Columna publicada en El Líbero, 29.12.2015

El 2015 se va y, como siempre en esta época, llega el momento de los balances. El año no fue fácil para Chile, y aunque quisiéramos recordarlo sólo por haber ganado, por primera vez en la historia, la Copa América, este hito no es lo suficientemente poderoso como para eclipsar los bullados escándalos de corrupción: primero fue el caso Penta, luego Soquimich. El caso Caval fue especialmente sensible, porque significó un golpe irreparable a la imagen de Michelle Bachelet. Hacia el final del año supimos de una colusión que se sumó a las  farmacias y los pollos: esta vez fue CMPC. Finalmente, para cerrar un año marcado por la deshonestidad de nuestros notables, el presidente del fútbol, Sergio Jadue, terminó huyendo a Miami. Año negro en términos de probidad.

Teóricamente, el problema de la deshonestidad pública es sobre todo la erosión de la confianza. Y, ante la desconfianza, la sensación de impunidad, la falta de incentivos para ser buenos ciudadanos. Desde luego, para el ciudadano medio, ese que siente que todos le roban, desde el Presidente hasta el que le vende el papel higiénico, los motivos para pagar el Transantiago y respetar las leyes en general tienden a difuminarse. La pregunta, entonces, es cómo podemos vivir en sociedad si no confiamos los unos en los otros y, especialmente, si no confiamos en aquellos a quienes hemos entregado la conducción del país y sus instituciones. Por lo mismo, la crisis de desconfianza debe ser atacada de raíz.

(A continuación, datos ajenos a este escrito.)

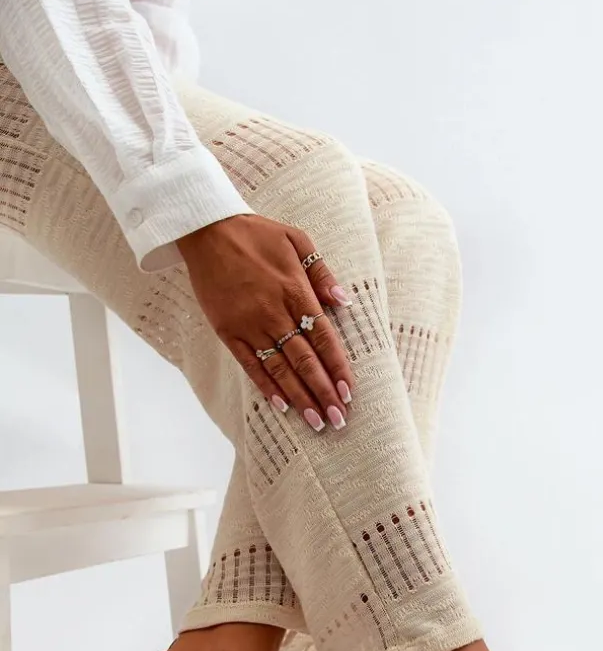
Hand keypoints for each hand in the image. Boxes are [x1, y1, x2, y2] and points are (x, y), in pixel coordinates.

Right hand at [177, 214, 353, 431]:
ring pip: (279, 368)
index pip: (323, 337)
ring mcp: (249, 324)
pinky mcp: (227, 331)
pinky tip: (281, 406)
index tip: (349, 392)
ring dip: (299, 397)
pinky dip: (265, 386)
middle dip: (323, 392)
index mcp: (295, 289)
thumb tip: (344, 301)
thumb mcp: (297, 239)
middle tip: (338, 419)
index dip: (337, 367)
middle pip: (304, 360)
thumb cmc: (256, 233)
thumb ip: (322, 272)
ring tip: (316, 421)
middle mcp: (274, 312)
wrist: (206, 228)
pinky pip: (250, 364)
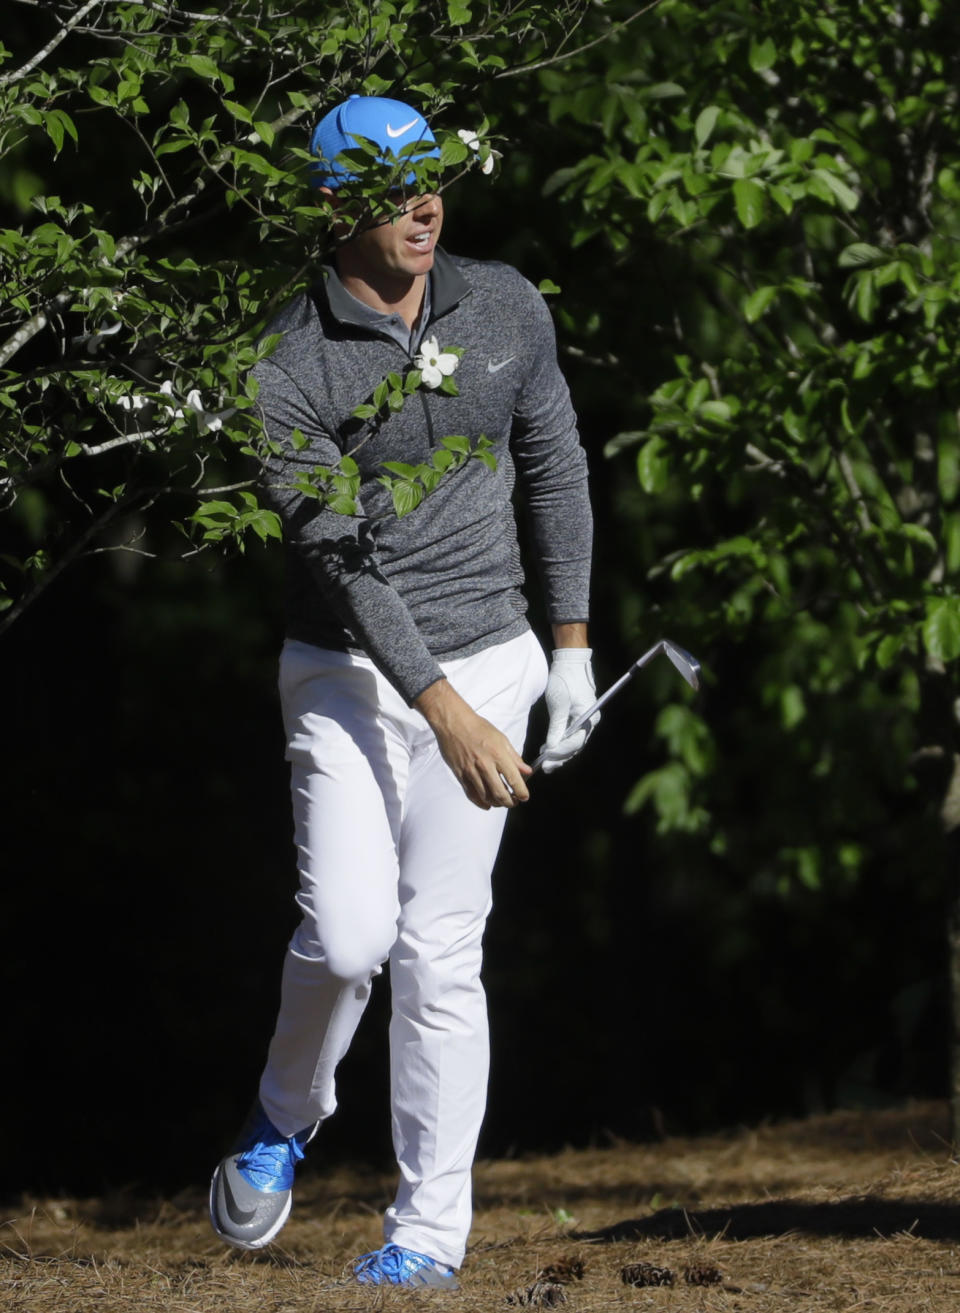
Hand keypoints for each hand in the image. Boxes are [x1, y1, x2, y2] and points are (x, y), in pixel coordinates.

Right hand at [415, 679, 530, 809]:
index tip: (524, 796)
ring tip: (502, 801)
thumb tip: (527, 771)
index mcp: (498, 754)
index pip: (514, 780)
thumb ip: (514, 757)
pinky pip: (471, 794)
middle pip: (500, 793)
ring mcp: (471, 771)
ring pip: (486, 797)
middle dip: (510, 802)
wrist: (453, 723)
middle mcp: (485, 765)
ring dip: (497, 803)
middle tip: (514, 801)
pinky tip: (487, 804)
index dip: (521, 792)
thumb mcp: (501, 739)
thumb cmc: (478, 728)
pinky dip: (481, 803)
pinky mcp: (460, 775)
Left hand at [538, 647, 599, 773]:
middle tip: (545, 767)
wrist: (570, 663)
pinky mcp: (578, 718)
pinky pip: (571, 736)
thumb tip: (551, 748)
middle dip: (560, 757)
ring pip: (573, 743)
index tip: (546, 758)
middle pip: (575, 746)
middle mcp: (590, 722)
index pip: (575, 742)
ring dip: (559, 753)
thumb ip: (556, 727)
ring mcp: (585, 721)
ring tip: (545, 762)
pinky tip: (548, 750)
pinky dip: (560, 744)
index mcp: (589, 718)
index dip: (560, 752)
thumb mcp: (558, 703)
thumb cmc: (565, 680)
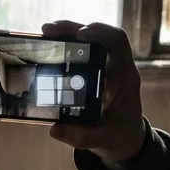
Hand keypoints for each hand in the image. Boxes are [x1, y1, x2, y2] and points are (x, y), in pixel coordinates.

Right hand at [42, 21, 145, 164]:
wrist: (125, 140)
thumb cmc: (120, 137)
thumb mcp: (104, 141)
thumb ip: (82, 137)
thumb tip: (55, 129)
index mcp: (125, 77)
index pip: (118, 42)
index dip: (102, 32)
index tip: (81, 33)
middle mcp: (115, 66)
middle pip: (98, 35)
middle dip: (74, 28)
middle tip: (49, 30)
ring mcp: (103, 68)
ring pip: (87, 41)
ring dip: (66, 34)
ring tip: (44, 33)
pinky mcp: (92, 73)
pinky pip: (79, 53)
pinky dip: (64, 47)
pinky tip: (46, 46)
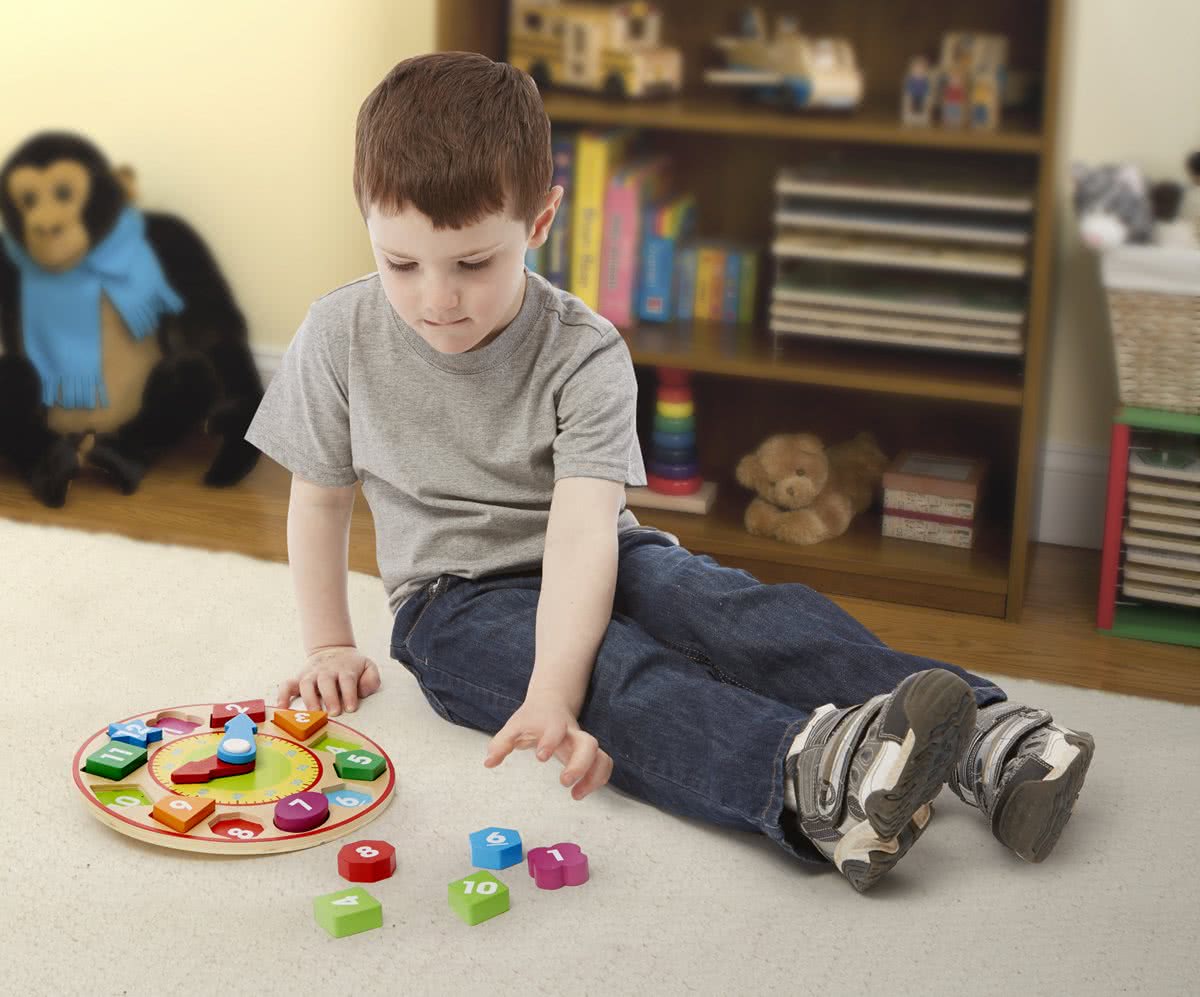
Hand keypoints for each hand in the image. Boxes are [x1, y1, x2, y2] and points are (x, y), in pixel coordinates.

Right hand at [276, 645, 381, 716]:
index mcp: (344, 669)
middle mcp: (326, 671)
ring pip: (307, 684)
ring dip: (309, 699)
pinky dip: (282, 695)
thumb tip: (363, 691)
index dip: (349, 694)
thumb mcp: (367, 666)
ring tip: (313, 713)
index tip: (351, 708)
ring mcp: (311, 674)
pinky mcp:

Para esto, tal vez convenga notar que el problema de la deshonestidad, aunque sea más grave en sus consecuencias cuando es cometido por quienes están a la cabeza de Chile, no es un defecto exclusivo ni de políticos, ni de empresarios, ni de dirigentes deportivos, sino que se ha extendido como un mal que afecta a nuestra cultura hasta niveles más profundos que lo que solemos admitir. El 25% de evasión del pasaje de Transantiago es una muestra elocuente de ello. Otro síntoma, más difuso en cierto sentido, pero más palpable en otro, fue la reacción del Estadio Nacional en pleno, en medio de la Copa América, una vez que saltó a la cancha un seleccionado que acababa de chocar su Ferrari manejando a exceso de velocidad, en estado de ebriedad, poniendo en riesgo su vida, la de su familia y la de otros. El estadio lo recibió con una ovación. ¿Qué está detrás de ese fenómeno? Quizás estamos más dispuestos de lo que reconocemos a transar nuestros principios éticos por lograr los resultados que deseamos.

Si lo anterior es plausible, enfrentar la corrupción exige un esfuerzo de todos. Aquí conviene recordar las palabras de Gandhi, quien nos recordaba que no existe un sistema tan perfecto que nos evite a todos el esfuerzo de ser buenos. A veces parece que nos entregamos por completo a recetas institucionales o sistémicas. Parecemos pensar que basta con disponer las estructuras adecuadas para resolver todos los problemas. Desde luego, hay soluciones institucionales, estructurales y sistémicas por aplicar, y son importantes. Pero nunca ellas podrán sustituir la virtud, y ningún “modelo” ―ni el vigente ni el “otro”― nos va a eximir de la responsabilidad de actuar correctamente. Esto, por cierto, atañe muy especialmente a los líderes y a las diversas élites políticas, económicas y culturales del país; pero nos involucra verdaderamente a todos.

Si queremos que el 2016 sea un año mejor, está en manos de todos empezar a vivir ese mejoramiento general de nuestra vida común. No le echemos la culpa al empedrado.